For my use case, I need to make sure missing data are treated as 0. @somesoni2 offered an inexpensive way to do this in http://answers.splunk.com/answer_link/149598/.

SplunkTrust

First line grabs data and builds a `timechart` with data gaps in it.
Second line prepares lots of data to fill in the gaps: previous value, next value, time of previous value, time of next value
Last line calculates the naïve linearly interpolated value.

Some results:

``````_time                ev  interpolated_ev
2014-07-30 00:55:00  99
2014-07-30 00:55:10      98.000000
2014-07-30 00:55:20      97.000000
2014-07-30 00:55:30  96
2014-07-30 00:55:40      101.000000
2014-07-30 00:55:50      106.000000
2014-07-30 00:56:00 111
``````
SplunkTrust

Here's a run-anywhere example using `_internal` data coming in every 30s, interpolated to 10s:

``````index=_internal eps="*" group=per_host_thruput | head 10 | timechart fixedrange=f span=10s avg(ev) as ev
| eval value_time = case(isnotnull(ev), _time) | streamstats last(ev) as last_ev last(value_time) as last_time | reverse | streamstats last(ev) as next_ev last(value_time) as next_time | reverse
| eval interpolated_ev = last_ev + ((_time - last_time) / (next_time - last_time)) * (next_ev - last_ev)
``````
SplunkTrust

If you have more data points than you need you can make them equally paced using `timechart`.

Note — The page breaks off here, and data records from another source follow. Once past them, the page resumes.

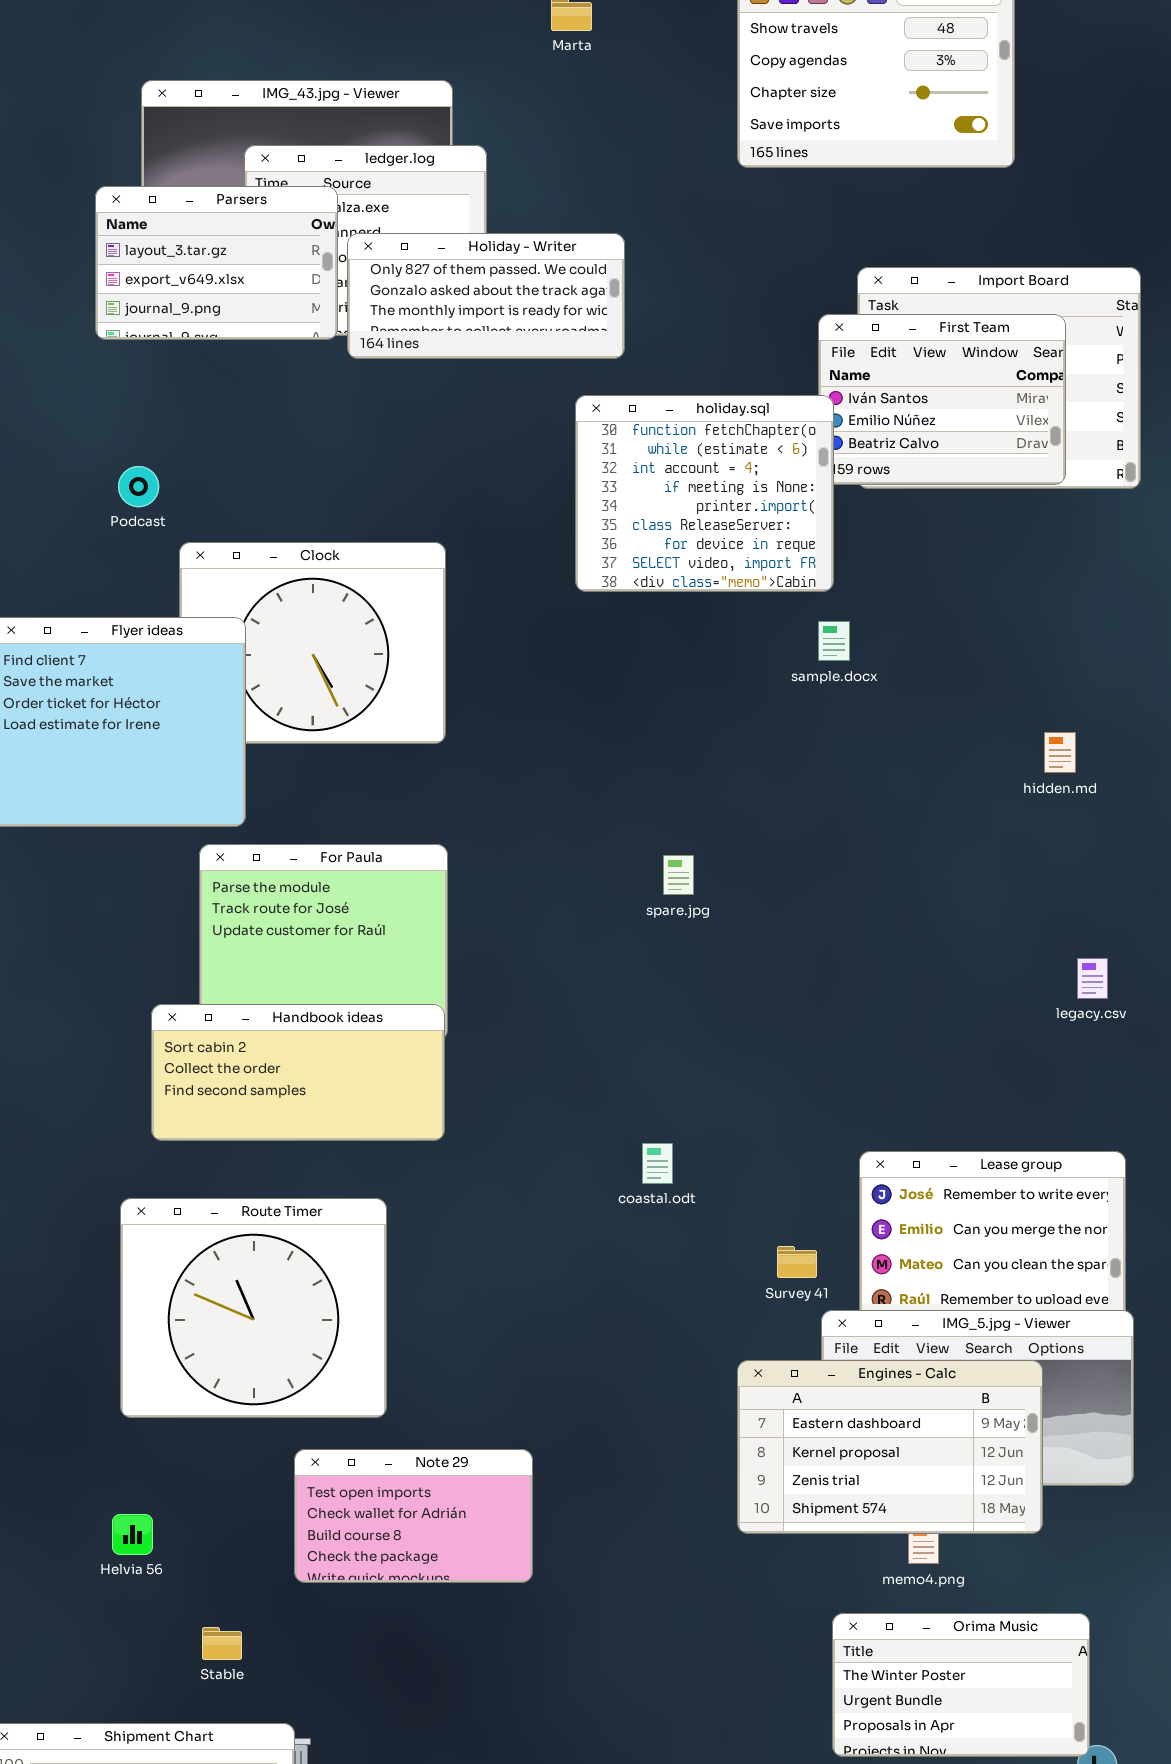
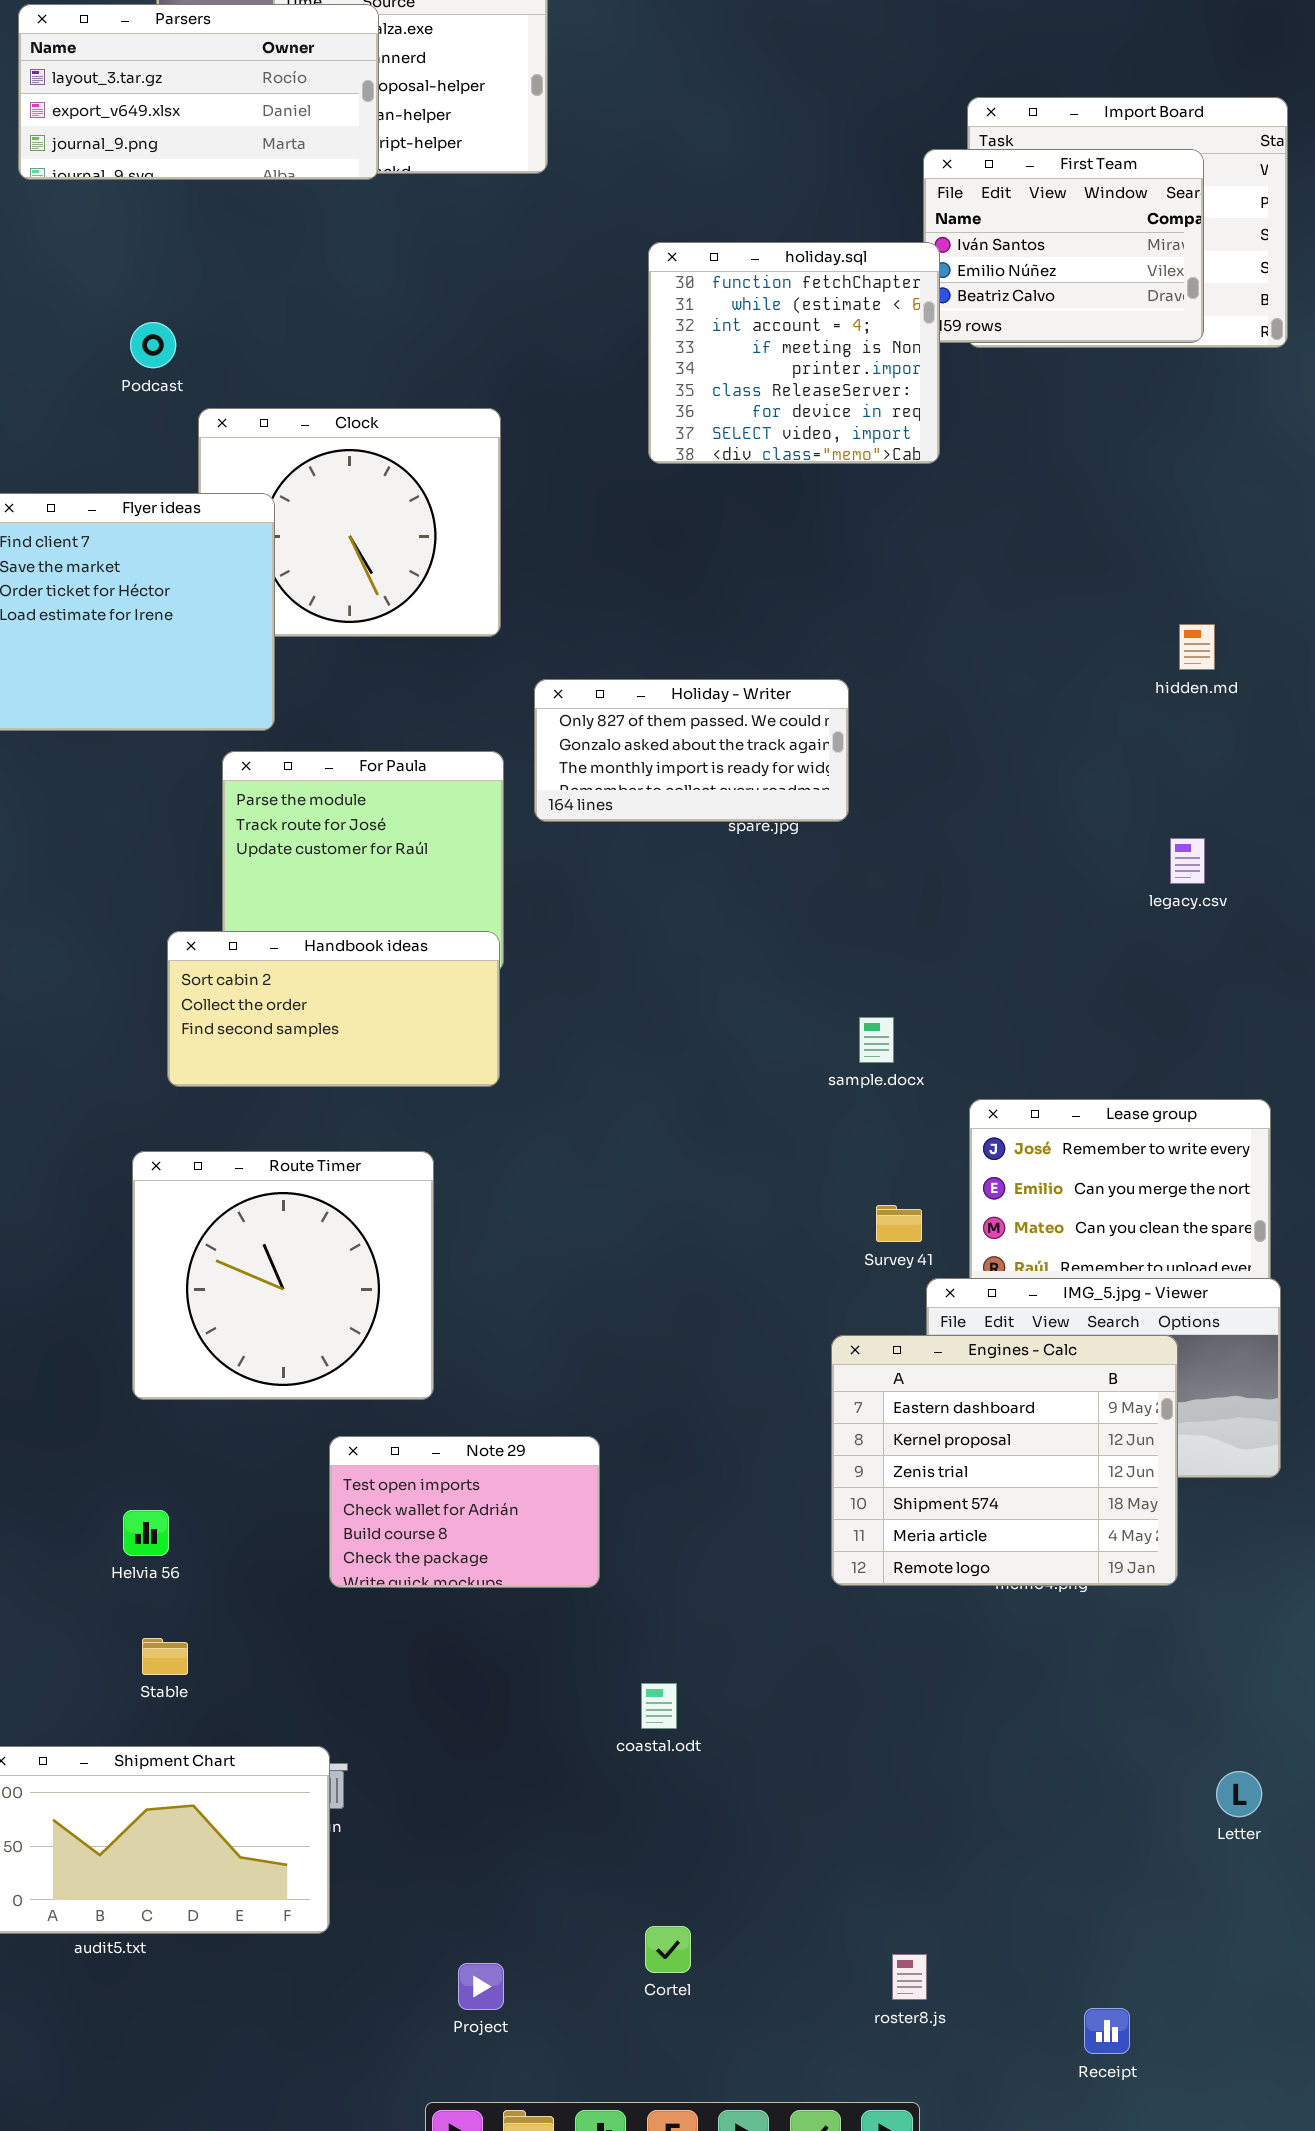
Parsers: [95,186,338,340] -> [18,4,379,180], resized
Holiday - Writer: [347,233,625,359] -> [534,679,849,822], moved
sample.docx: [818,621,850,661] -> [859,1017,894,1063], moved
legacy.csv: [1077,958,1108,999] -> [1170,838,1205,884], moved
coastal.odt: [642,1143,673,1184] -> [641,1683,677,1729], moved
Engines - Calc: [737,1360,1043,1534] -> [831,1335,1178,1586], resized
Orima Music: [832,1613,1090,1757] -> none, closed
Stable: [202,1627,242,1660] -> [142,1638,188,1675], moved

If you have too few data points you can do the same and throw some `streamstats` shenanigans in the mix... won't be fast for a large data set though.

Builder

Another note: FFT operates only on equally paced samples, i.e., data of constant sampling rate. The majority of Splunk data are not constant-rate. I have yet to find an easy way for interpolation.

Builder

🙂 Or I can just use PDF; in fact, R provides (thoughtfully) EPUB version, too. I'm just extremely uncomfortable reading serious documents on screen. (But of course, I'm not to convert 3K pages into dead trees, either.)

SplunkTrust

You could probably buy a dedicated R-manual-Kindle for the price of printing that 😄

Builder

Thank you! With 3,397 pages of reference manual and a 155-page intro, I still have a lot of trees to kill. But yes, FFT is expressed in one function! And the R app makes it all integral within Splunk. Brilliant.